In the review of The Gentleman, where was author Forrest Leo raised?

◆ Quoted passage
○ ○ ○ ○ ○
The Gentleman: A Novel, by Forrest Leo, seems from the first page to be one of those dry comic novels featuring the English upper class in Victorian London written by an Englishman (or occasionally, Englishwoman). It's not. Yes, it's dry and hilariously absurd, yet it was authored by an American who took the idea of a poet inadvertently selling his wife to the devil and ran with it. Forrest Leo, only in his mid-twenties, was raised on a homestead in Alaska, has a BFA in drama, and is a name to remember.

Here's an excerpt:

I will not here recount my wooing. It was, looking back, strangely joyous and brings me pain to recollect. There was throughout it a bizarre sense of burning happiness—a prickly feeling on the back of my neck, a pleasant tightness of the chest ....
○ ○ ○ ○ ○
◆ Records shown
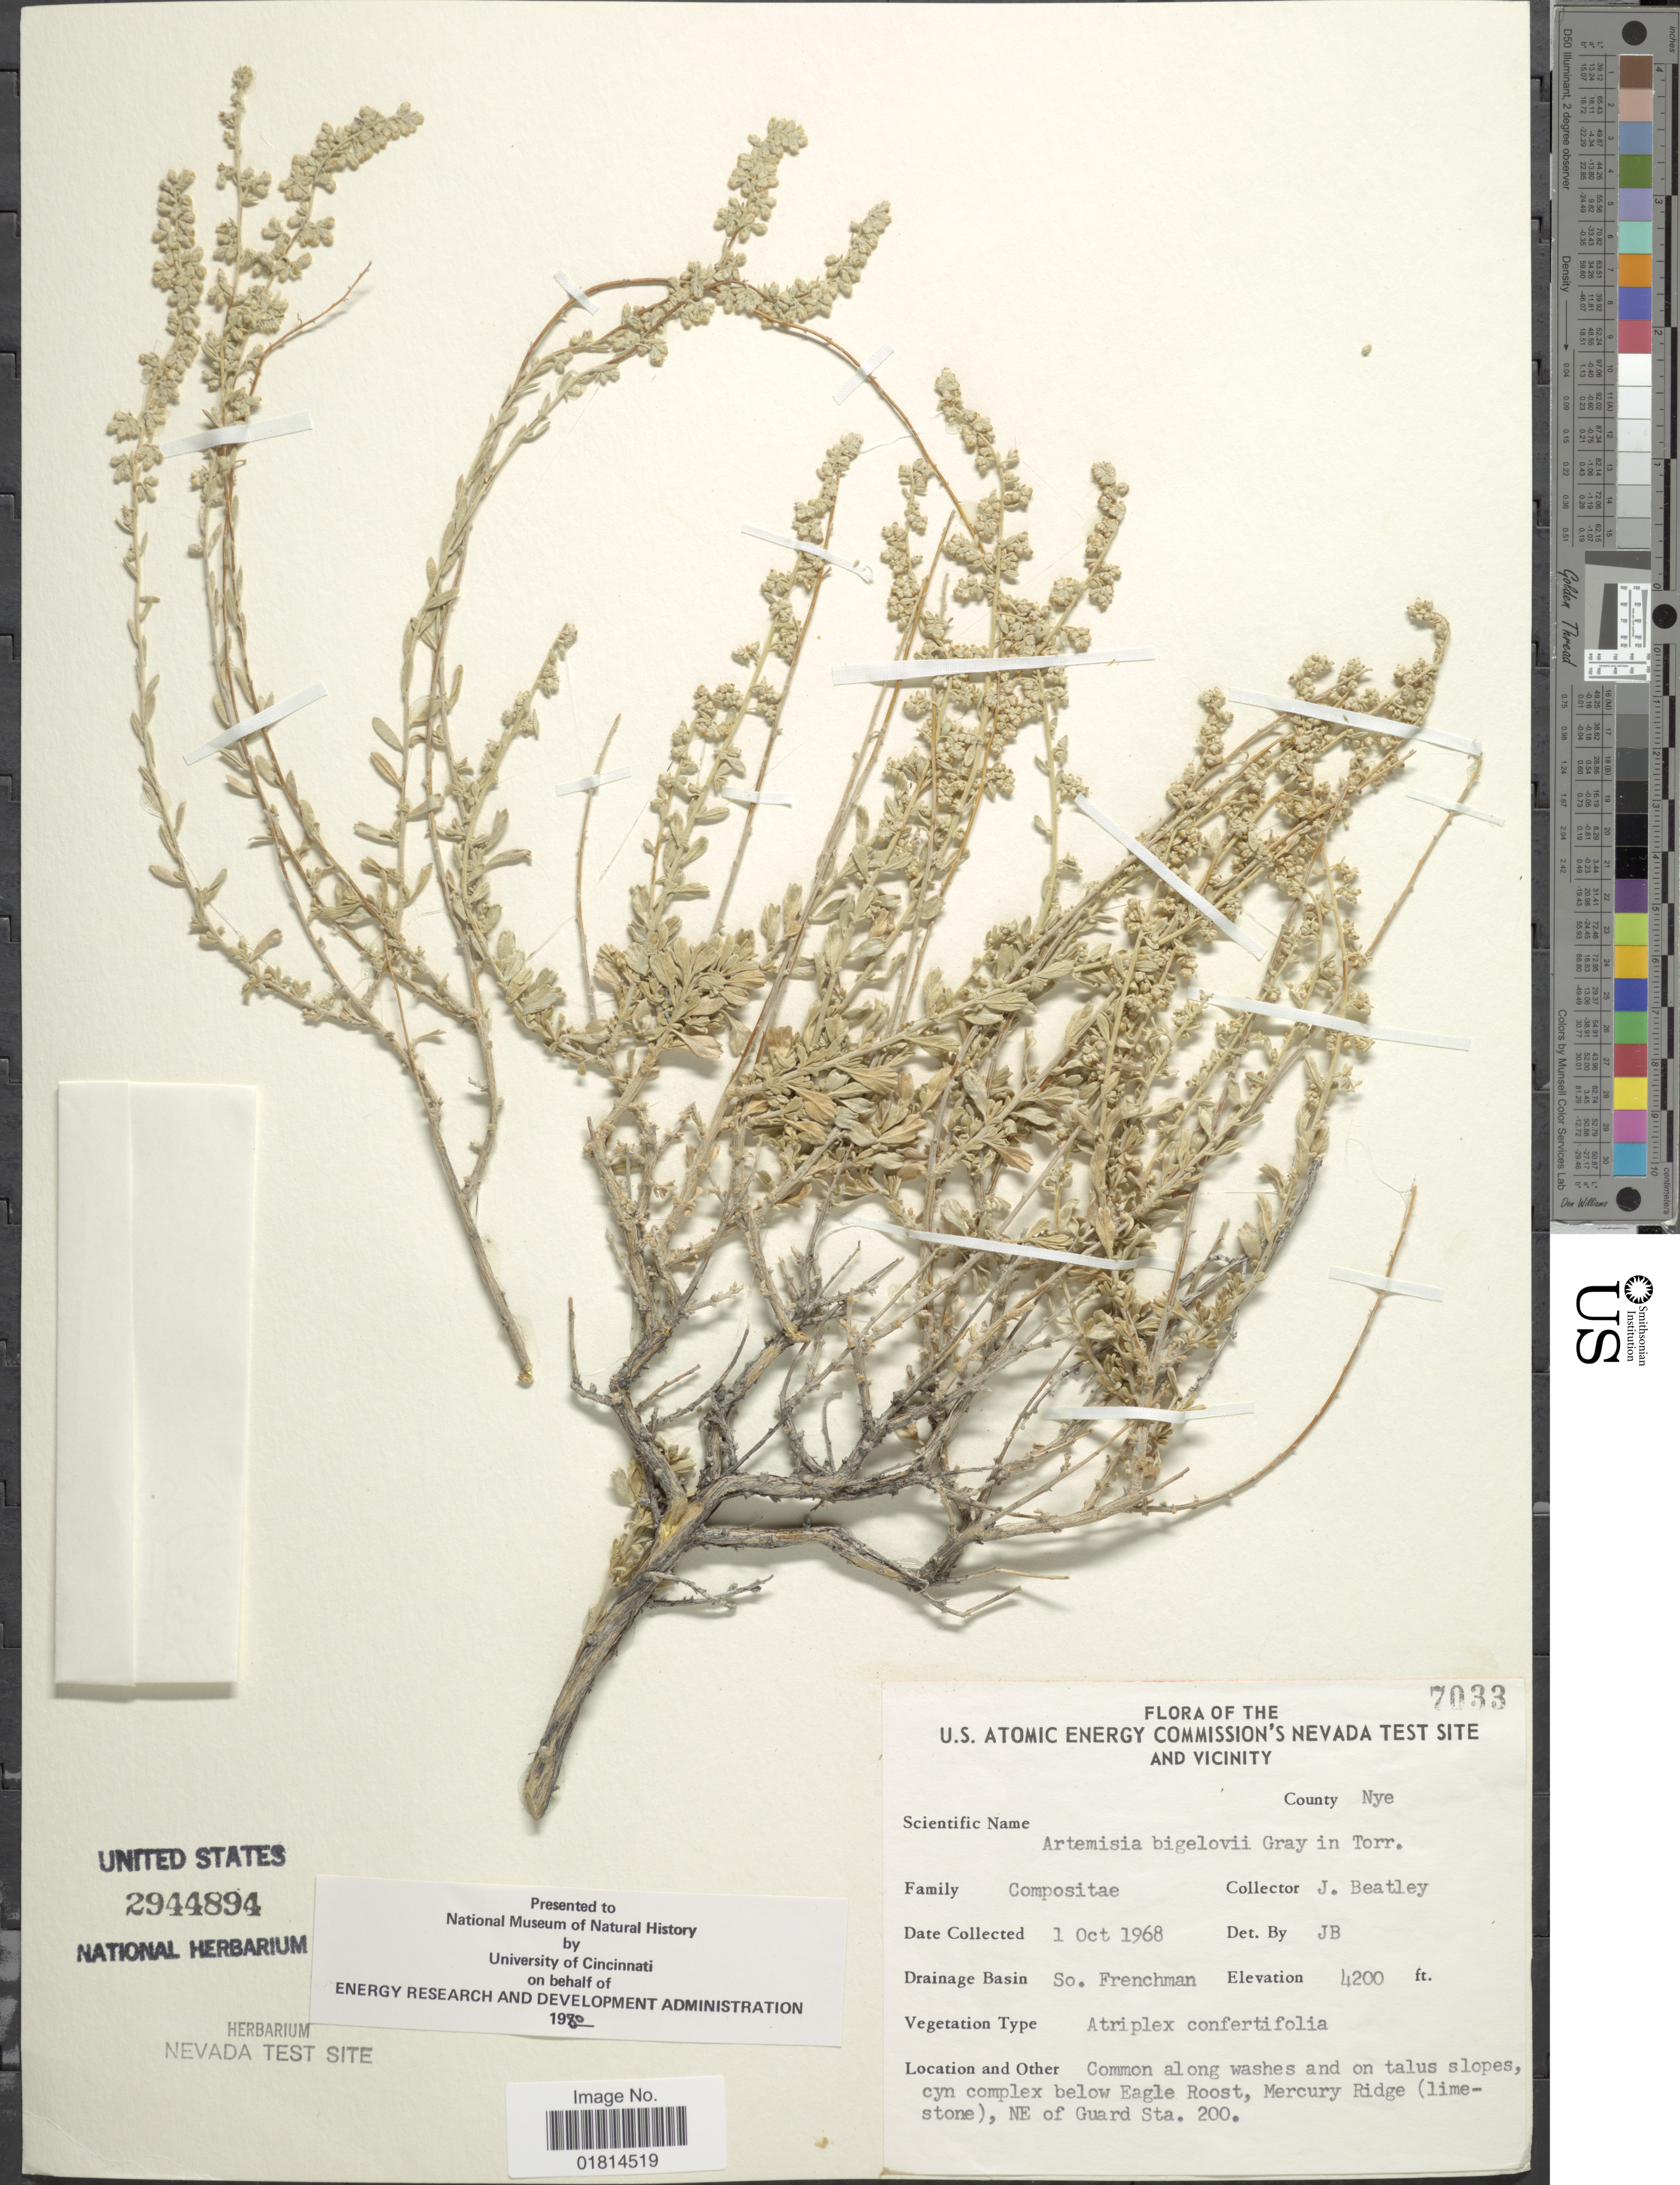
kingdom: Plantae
○ ○ ○ ○ ○
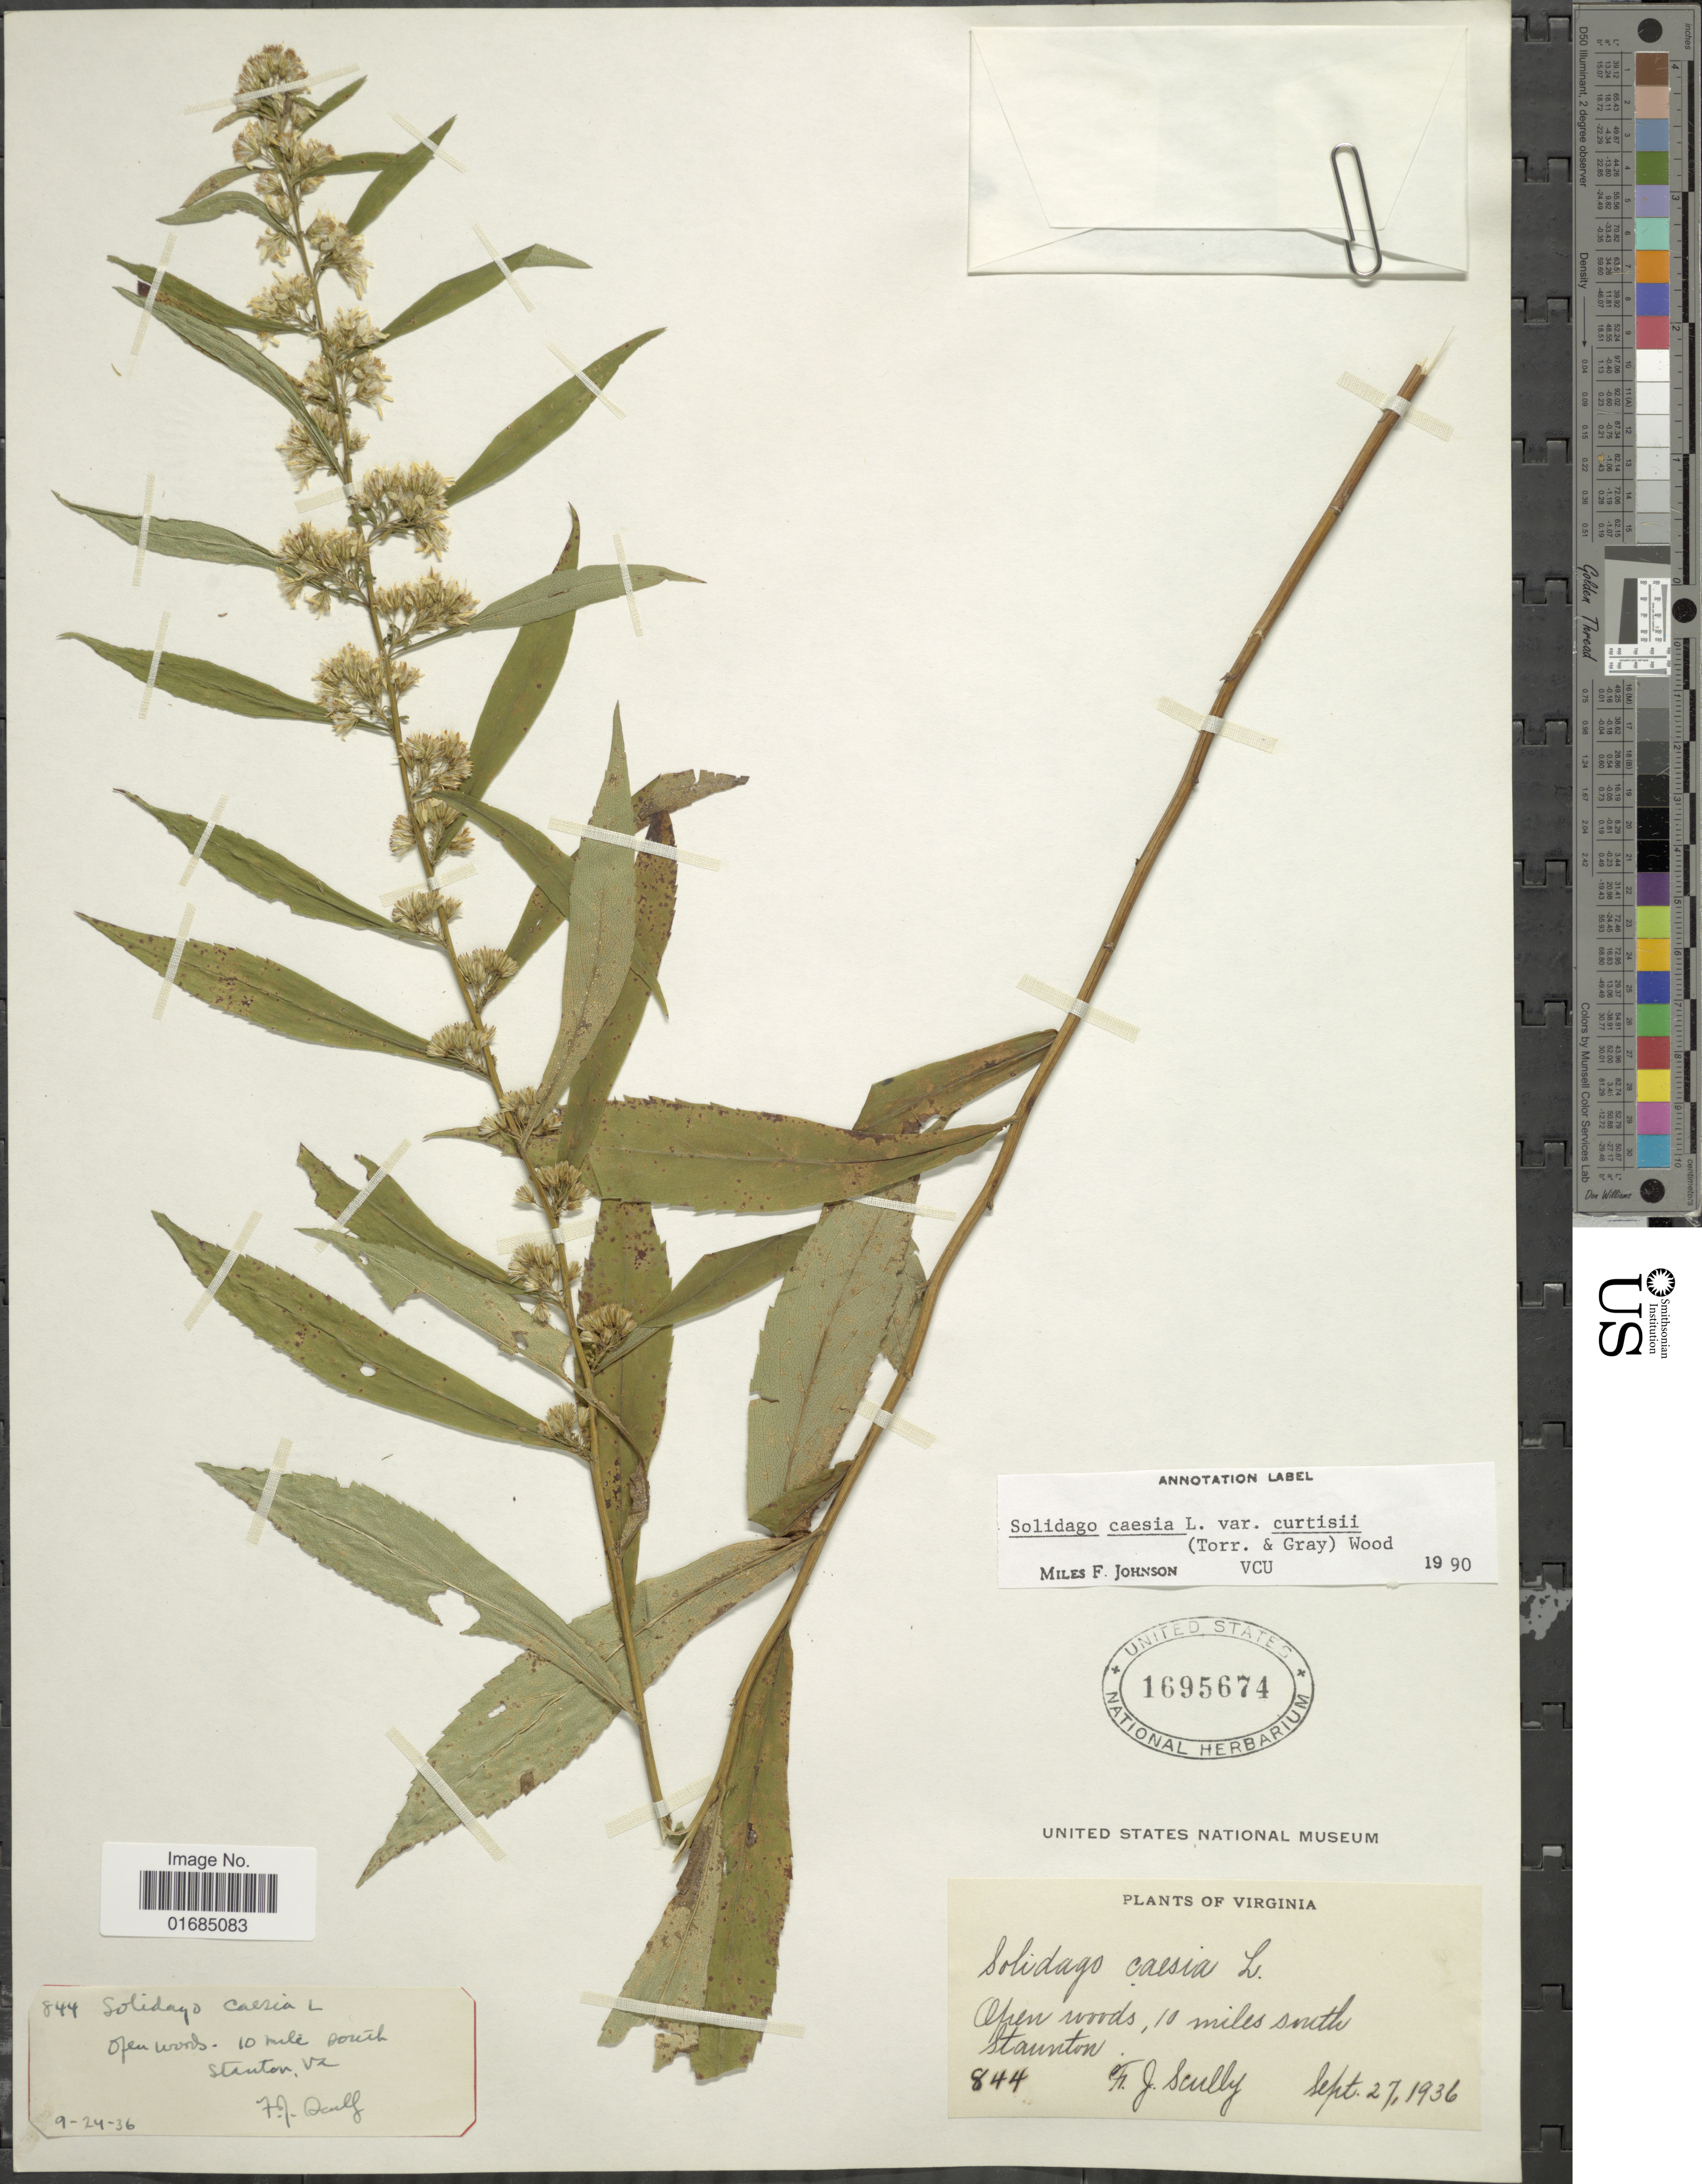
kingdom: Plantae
○ ○ ○ ○ ○
◆ Answer below
On a homestead in Alaska.